> [The problem]
A single number is the answer here: how many lines below include "format"?

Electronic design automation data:

== Segment start ==

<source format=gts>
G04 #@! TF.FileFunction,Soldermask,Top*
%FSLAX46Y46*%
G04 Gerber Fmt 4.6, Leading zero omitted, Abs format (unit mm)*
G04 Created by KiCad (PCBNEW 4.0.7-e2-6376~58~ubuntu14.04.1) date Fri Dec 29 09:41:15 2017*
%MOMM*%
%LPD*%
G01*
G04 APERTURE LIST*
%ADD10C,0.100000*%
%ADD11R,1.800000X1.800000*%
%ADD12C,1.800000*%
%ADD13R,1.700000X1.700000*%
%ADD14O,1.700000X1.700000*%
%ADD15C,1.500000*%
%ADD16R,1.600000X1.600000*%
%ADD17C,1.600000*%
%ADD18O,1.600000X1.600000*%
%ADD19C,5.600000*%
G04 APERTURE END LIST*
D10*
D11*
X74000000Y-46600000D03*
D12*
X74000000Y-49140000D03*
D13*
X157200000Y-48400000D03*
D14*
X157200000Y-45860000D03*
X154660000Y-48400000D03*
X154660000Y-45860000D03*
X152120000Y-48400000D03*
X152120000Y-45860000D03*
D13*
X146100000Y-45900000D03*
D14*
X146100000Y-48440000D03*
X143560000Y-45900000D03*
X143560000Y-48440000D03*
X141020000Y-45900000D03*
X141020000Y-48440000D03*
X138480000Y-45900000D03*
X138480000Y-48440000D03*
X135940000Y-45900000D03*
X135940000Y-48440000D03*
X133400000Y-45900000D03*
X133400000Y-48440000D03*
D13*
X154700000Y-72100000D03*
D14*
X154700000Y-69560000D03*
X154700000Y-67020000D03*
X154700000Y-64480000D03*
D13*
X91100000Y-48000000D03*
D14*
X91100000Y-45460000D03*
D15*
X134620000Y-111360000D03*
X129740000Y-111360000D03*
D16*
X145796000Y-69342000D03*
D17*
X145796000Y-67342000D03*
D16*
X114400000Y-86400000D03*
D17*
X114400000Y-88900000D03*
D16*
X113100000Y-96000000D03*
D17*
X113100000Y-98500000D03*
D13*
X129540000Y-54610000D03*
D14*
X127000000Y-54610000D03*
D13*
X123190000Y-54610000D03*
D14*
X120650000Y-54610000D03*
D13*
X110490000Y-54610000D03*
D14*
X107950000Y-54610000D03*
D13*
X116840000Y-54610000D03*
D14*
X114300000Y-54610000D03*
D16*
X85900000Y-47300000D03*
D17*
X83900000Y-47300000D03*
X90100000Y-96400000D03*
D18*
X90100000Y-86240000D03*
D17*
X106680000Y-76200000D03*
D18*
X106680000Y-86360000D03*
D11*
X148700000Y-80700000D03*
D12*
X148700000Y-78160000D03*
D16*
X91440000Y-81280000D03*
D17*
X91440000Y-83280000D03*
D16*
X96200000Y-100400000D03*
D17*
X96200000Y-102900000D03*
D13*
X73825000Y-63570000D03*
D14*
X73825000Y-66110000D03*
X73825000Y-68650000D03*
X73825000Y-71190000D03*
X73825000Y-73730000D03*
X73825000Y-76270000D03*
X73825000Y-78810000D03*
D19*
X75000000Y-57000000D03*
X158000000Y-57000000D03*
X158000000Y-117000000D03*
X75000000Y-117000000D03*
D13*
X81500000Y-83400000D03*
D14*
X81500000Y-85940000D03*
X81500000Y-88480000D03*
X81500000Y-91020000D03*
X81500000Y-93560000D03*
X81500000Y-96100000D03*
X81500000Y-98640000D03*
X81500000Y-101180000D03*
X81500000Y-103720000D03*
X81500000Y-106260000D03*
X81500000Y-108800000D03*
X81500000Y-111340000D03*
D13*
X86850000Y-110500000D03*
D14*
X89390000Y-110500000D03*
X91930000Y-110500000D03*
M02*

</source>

== Segment end ==

> [Result below]
2